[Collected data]

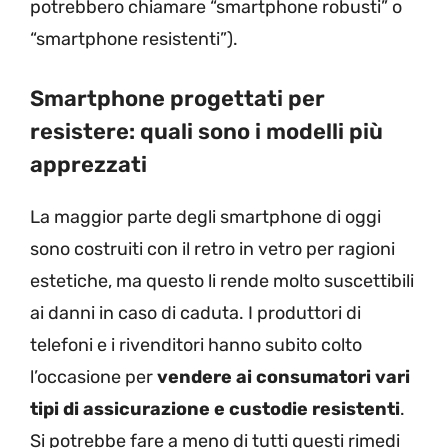
potrebbero chiamare “smartphone robusti” o
“smartphone resistenti”).
Smartphone progettati per
resistere: quali sono i modelli più
apprezzati
La maggior parte degli smartphone di oggi
sono costruiti con il retro in vetro per ragioni
estetiche, ma questo li rende molto suscettibili
ai danni in caso di caduta. I produttori di
telefoni e i rivenditori hanno subito colto
l’occasione per
vendere ai consumatori vari
tipi di assicurazione e custodie resistenti
.
Si potrebbe fare a meno di tutti questi rimedi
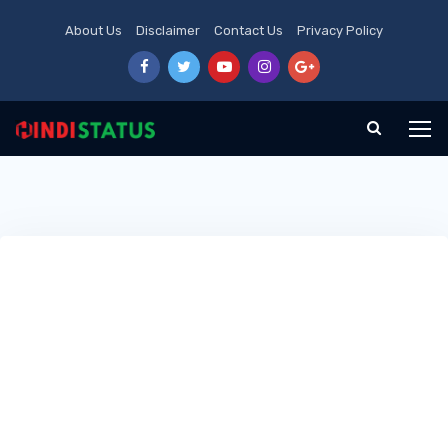
About Us
Disclaimer
Contact Us
Privacy Policy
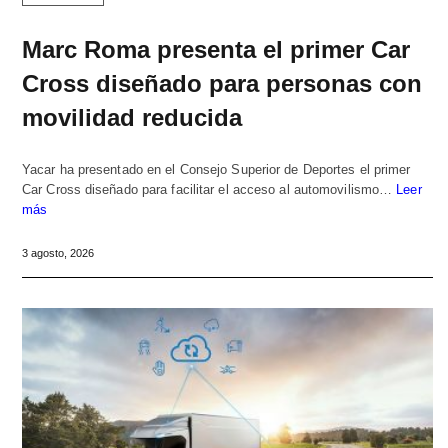
Marc Roma presenta el primer Car
Cross diseñado para personas con
movilidad reducida
Yacar ha presentado en el Consejo Superior de Deportes el primer
Car Cross diseñado para facilitar el acceso al automovilismo…
Leer
más
3 agosto, 2026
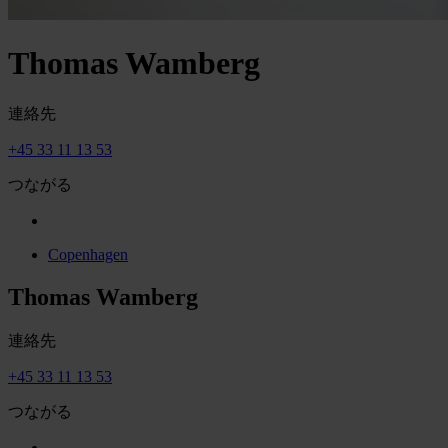
Thomas Wamberg
連絡先
+45 33 11 13 53
つながる
Copenhagen
Thomas Wamberg
連絡先
+45 33 11 13 53
つながる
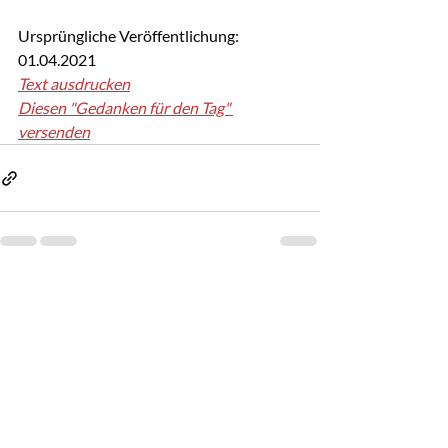
Ursprüngliche Veröffentlichung: 
01.04.2021
Text ausdrucken
Diesen "Gedanken für den Tag" 
versenden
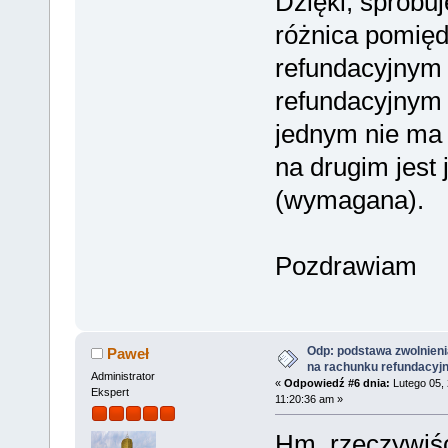
Dzięki, spróbu
różnica pomię
refundacyjnym
refundacyjnym 
jednym nie ma 
na drugim jest
(wymagana).
Pozdrawiam
Odp: podstawa zwolnieni
Paweł
na rachunku refundacyj
Administrator
«
Odpowiedź #6 dnia:
Lutego 05, 
Ekspert
11:20:36 am »
Hm, rzeczywiś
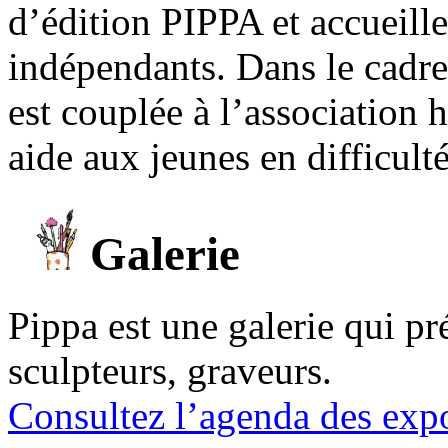
d’édition PIPPA et accueill
indépendants. Dans le cadre 
est couplée à l’association
aide aux jeunes en difficult
Galerie
Pippa est une galerie qui pré
sculpteurs, graveurs.
Consultez l’agenda des expo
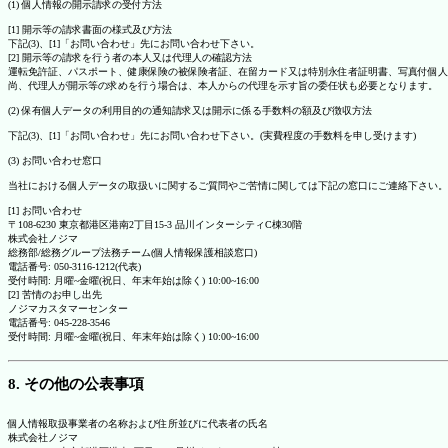
(1) 個人情報の開示請求の受付方法
[1] 開示等の請求書面の様式及び方法
下記(3)、[1]「お問い合わせ」先にお問い合わせ下さい。
[2] 開示等の請求を行う者の本人又は代理人の確認方法
運転免許証、パスポート、健康保険の被保険者証、在留カード又は特別永住者証明書、写真付個人
尚、代理人が開示等の求めを行う場合は、本人からの代理を示す旨の委任状も必要となります。
(2) 保有個人データの利用目的の通知請求又は開示に係る手数料の額及び徴収方法
下記(3)、[1]「お問い合わせ」先にお問い合わせ下さい。(実費程度の手数料を申し受けます)
(3) お問い合わせ窓口
当社における個人データの取扱いに関するご質問やご苦情に関しては下記の窓口にご連絡下さい。
[1] お問い合わせ
〒108-6230 東京都港区港南2丁目15-3 品川インターシティC棟30階
株式会社ノジマ
総務部/総務グループ法務チーム(個人情報保護相談窓口)
電話番号: 050-3116-1212(代表)
受付時間: 月曜~金曜(祝日、年末年始は除く) 10:00~16:00
[2] 苦情のお申し出先
ノジマカスタマーセンター
電話番号: 045-228-3546
受付時間: 月曜~金曜(祝日、年末年始は除く) 10:00~16:00
8. その他の公表事項
個人情報取扱事業者の名称および住所並びに代表者の氏名
株式会社ノジマ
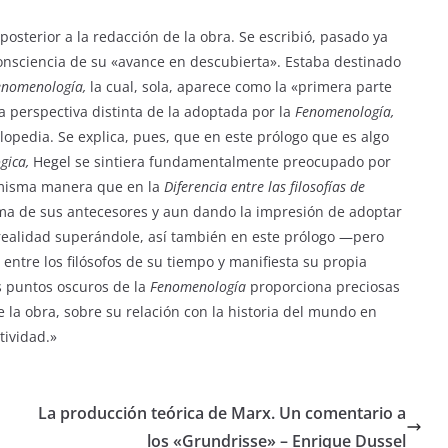
posterior a la redacción de la obra. Se escribió, pasado ya
onsciencia de su «avance en descubierta». Estaba destinado
enomenología,
la cual, sola, aparece como la «primera parte
 perspectiva distinta de la adoptada por la
Fenomenología,
opedia. Se explica, pues, que en este prólogo que es algo
gica,
Hegel se sintiera fundamentalmente preocupado por
a misma manera que en la
Diferencia entre las filosofías de
ma de sus antecesores y aun dando la impresión de adoptar
 realidad superándole, así también en este prólogo —pero
entre los filósofos de su tiempo y manifiesta su propia
os puntos oscuros de la
Fenomenología
proporciona preciosas
e la obra, sobre su relación con la historia del mundo en
tividad.»
La producción teórica de Marx. Un comentario a
los «Grundrisse» – Enrique Dussel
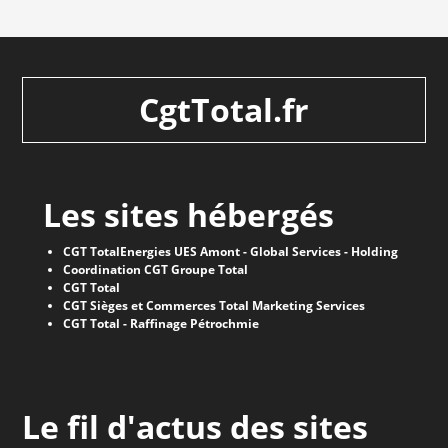
CgtTotal.fr
Les sites hébergés
CGT TotalEnergies UES Amont - Global Services - Holding
Coordination CGT Groupe Total
CGT Total
CGT Sièges et Commerces Total Marketing Services
CGT Total - Raffinage Pétrochmie
Le fil d'actus des sites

Try it
Before answering, please find the line containing "(2) 保有個人データの利用目的の通知請求又は開示に係る手数料の額及び徴収方法" above, then copy exactly from it through the last line of the entries, both included, without pictures.

Solution below
(2) 保有個人データの利用目的の通知請求又は開示に係る手数料の額及び徴収方法
下記(3)、[1]「お問い合わせ」先にお問い合わせ下さい。(実費程度の手数料を申し受けます)
(3) お問い合わせ窓口
当社における個人データの取扱いに関するご質問やご苦情に関しては下記の窓口にご連絡下さい。
[1] お問い合わせ
〒108-6230 東京都港区港南2丁目15-3 品川インターシティC棟30階
株式会社ノジマ
総務部/総務グループ法務チーム(個人情報保護相談窓口)
電話番号: 050-3116-1212(代表)
受付時間: 月曜~金曜(祝日、年末年始は除く) 10:00~16:00
[2] 苦情のお申し出先
ノジマカスタマーセンター
電話番号: 045-228-3546
受付時間: 月曜~金曜(祝日、年末年始は除く) 10:00~16:00
8. その他の公表事項
個人情報取扱事業者の名称および住所並びに代表者の氏名
株式会社ノジマ
posterior a la redacción de la obra. Se escribió, pasado ya
onsciencia de su «avance en descubierta». Estaba destinado
enomenología,
la cual, sola, aparece como la «primera parte
 perspectiva distinta de la adoptada por la
Fenomenología,
opedia. Se explica, pues, que en este prólogo que es algo
gica,
Hegel se sintiera fundamentalmente preocupado por
a misma manera que en la
Diferencia entre las filosofías de
ma de sus antecesores y aun dando la impresión de adoptar
 realidad superándole, así también en este prólogo —pero
entre los filósofos de su tiempo y manifiesta su propia
os puntos oscuros de la
Fenomenología
proporciona preciosas
e la obra, sobre su relación con la historia del mundo en
tividad.»
La producción teórica de Marx. Un comentario a
los «Grundrisse» – Enrique Dussel
CgtTotal.fr
Les sites hébergés
CGT TotalEnergies UES Amont - Global Services - Holding
Coordination CGT Groupe Total
CGT Total
CGT Sièges et Commerces Total Marketing Services
CGT Total - Raffinage Pétrochmie
Le fil d'actus des sites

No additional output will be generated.